TEXT>

---------------

I haven't posted in awhile on here. So much has been happening.  I found a new church to go to-Cornerstone Christian fellowship. I'll admit, it is so hard.  For the longest time, I had no desire to try and find another church. My heart and my life has been put into CCSE for so long, I had no desire to find someplace where I'd do that again.  My friend Ben told me that this church-split is like a divorce. Emotional and heart breaking. Ugh. I can't even begin to explain what I've been feeling--but I can say that God has begun to heal what has been broken. I know it will be a long process....I've been hurt beyond measure, betrayed, and rejected in some cases. But God is so faithful to comfort and heal thsoe who are broken and prostrate before Him. I feel I cannot get any lower. In all of this, I have fallen so far. I never thought I would--but I did. I need to continue to surround myself with Christ--through church, fellowship, reading His Word, and constant fellowship with my Savior. I am so easily discouraged by the Devil. I have to stay strong--I have to die to myself daily. 

On top of that, I've felt the desire for something more... What? I don't know. I feel lost, like my life is a waste of time, that I'm not allowing myself to be used for God, like I really have no one to talk to....so weird.

---------------

GIVEN INFORMATION>

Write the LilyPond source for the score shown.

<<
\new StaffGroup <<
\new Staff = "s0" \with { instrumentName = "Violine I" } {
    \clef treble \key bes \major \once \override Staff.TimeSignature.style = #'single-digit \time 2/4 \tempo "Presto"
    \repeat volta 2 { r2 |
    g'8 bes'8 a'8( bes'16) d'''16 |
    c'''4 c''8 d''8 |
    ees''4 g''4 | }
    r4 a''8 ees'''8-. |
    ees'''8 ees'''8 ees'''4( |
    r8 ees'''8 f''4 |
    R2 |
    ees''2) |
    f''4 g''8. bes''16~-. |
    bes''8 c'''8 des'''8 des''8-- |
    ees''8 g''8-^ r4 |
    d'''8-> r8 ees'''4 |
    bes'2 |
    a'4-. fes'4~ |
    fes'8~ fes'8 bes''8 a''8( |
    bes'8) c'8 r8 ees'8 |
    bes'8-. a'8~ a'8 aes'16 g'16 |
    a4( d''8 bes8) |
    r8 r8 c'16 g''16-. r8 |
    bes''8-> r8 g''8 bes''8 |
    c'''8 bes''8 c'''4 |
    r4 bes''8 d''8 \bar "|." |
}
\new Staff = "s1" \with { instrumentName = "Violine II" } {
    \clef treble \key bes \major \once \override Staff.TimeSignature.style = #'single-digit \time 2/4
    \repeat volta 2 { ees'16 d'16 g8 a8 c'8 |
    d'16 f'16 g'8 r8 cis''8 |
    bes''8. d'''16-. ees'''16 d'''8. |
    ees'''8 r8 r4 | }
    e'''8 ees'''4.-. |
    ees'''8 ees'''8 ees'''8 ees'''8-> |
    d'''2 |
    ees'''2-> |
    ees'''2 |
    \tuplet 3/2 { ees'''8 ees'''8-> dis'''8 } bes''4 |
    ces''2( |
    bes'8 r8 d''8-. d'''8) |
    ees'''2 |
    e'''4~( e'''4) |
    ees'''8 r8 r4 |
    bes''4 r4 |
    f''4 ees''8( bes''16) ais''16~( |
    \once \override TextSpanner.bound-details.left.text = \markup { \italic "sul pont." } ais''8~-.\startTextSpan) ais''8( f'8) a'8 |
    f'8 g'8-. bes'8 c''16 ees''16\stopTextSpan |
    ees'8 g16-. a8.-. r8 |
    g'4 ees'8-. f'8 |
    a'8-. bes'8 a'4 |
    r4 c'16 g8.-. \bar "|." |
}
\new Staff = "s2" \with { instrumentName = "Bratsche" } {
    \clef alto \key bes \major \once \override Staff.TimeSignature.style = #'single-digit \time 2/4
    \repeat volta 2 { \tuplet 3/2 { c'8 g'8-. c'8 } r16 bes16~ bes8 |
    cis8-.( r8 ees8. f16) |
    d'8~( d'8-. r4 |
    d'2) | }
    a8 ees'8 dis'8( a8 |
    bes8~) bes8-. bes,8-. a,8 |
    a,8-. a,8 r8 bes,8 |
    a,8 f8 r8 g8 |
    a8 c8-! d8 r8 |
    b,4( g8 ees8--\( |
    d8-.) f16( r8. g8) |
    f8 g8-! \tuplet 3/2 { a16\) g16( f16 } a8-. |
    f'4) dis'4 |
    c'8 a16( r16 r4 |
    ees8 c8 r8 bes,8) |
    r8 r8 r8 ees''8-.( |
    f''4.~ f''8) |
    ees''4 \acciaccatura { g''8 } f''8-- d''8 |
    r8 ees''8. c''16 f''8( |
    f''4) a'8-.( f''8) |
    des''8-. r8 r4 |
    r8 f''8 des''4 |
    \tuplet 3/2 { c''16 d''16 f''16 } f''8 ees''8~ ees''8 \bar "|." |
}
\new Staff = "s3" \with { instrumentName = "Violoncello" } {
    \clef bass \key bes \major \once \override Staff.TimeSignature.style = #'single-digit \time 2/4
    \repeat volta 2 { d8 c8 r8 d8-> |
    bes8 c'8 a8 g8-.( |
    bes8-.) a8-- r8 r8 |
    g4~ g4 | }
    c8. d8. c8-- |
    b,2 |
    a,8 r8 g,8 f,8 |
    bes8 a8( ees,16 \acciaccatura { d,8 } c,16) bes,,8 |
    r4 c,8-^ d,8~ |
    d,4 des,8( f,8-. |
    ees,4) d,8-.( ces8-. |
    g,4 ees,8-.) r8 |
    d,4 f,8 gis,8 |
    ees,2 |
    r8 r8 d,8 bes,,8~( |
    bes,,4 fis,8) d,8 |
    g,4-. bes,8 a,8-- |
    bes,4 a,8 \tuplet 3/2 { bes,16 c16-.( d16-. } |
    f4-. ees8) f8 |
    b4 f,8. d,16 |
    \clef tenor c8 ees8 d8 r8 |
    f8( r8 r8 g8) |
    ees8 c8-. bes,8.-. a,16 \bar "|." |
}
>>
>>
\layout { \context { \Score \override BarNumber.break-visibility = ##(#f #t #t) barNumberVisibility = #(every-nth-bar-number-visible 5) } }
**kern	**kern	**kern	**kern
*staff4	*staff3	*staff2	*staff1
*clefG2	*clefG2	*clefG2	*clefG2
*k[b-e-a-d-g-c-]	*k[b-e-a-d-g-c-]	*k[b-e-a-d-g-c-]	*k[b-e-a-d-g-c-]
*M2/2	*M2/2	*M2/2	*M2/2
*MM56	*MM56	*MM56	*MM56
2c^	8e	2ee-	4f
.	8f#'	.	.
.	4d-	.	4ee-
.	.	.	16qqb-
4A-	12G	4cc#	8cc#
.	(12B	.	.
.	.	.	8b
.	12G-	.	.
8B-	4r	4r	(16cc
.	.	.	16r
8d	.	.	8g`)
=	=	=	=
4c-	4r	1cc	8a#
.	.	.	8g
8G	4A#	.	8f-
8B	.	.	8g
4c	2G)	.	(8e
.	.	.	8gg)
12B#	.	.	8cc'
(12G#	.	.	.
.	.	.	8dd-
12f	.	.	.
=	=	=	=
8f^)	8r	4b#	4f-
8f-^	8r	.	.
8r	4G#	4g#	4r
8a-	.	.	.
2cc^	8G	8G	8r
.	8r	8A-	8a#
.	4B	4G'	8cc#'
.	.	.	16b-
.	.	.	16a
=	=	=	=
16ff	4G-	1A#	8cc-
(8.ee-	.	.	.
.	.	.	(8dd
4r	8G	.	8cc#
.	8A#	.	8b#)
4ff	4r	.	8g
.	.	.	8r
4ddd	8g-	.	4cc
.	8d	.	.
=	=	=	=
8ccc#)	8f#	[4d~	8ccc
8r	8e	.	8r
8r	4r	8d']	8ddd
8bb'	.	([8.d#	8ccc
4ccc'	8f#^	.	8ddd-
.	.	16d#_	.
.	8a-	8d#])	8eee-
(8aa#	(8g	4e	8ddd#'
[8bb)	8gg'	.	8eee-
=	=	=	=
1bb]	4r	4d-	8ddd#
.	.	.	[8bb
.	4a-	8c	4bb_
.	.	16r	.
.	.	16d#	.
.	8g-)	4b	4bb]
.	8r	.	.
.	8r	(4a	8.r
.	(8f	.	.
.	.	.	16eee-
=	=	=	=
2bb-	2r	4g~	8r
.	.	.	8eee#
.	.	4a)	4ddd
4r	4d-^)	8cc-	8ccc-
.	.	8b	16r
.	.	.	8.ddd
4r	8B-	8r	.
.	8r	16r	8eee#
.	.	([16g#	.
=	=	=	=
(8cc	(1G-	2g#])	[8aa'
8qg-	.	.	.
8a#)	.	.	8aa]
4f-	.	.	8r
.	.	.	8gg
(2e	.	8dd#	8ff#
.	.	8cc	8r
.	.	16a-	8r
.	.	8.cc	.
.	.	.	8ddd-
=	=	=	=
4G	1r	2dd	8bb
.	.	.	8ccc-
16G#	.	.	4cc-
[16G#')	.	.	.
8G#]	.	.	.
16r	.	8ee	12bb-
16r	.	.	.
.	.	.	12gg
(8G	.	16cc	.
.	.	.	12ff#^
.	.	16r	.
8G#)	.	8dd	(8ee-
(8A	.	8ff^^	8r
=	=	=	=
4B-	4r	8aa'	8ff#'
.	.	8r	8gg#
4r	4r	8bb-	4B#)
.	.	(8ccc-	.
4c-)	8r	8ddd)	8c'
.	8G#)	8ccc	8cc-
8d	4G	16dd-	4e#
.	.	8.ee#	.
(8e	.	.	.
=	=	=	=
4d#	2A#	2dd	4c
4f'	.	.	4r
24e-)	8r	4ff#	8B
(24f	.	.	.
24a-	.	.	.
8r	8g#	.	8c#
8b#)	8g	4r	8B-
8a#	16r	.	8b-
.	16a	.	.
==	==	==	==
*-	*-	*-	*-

---------------

TASK SET>
1. In the blog post about the church split, what did the writer's friend Ben compare the split to?
2. Go on writing the blog post about the church split, starting after its final sentence.

THE ANSWERS>
1. A divorce.

2.
And.....I have suddenly realized what I want in a guy...what I need in a guy. I need someone who's relationship with God is so much stronger than mine. I realize I need someone to lead me in my life--not only in the every day decisions, but spiritually. I want someone who will come visit me when I am sick--some one who will call me just outta the blue--I want to be pursued. I want him to seek after me. I want to be encouraged...I want someone who will be mature, but isn't ashamed to be silly. I want someone who isn't afraid to work at life--who is responsible. I want a man who is so in love with God that you just know something is different about him. 

I just need to let go of things in the past...sins, people, and move on. I don't want to. For some reason I like the comfort of what  I have held on to for so long, and it's hard for me to let go of it. I am so sorry. It just has to end.

Well, that's my life in a nutshell at this very moment. Prayer is appreciated--one can never have too much prayer.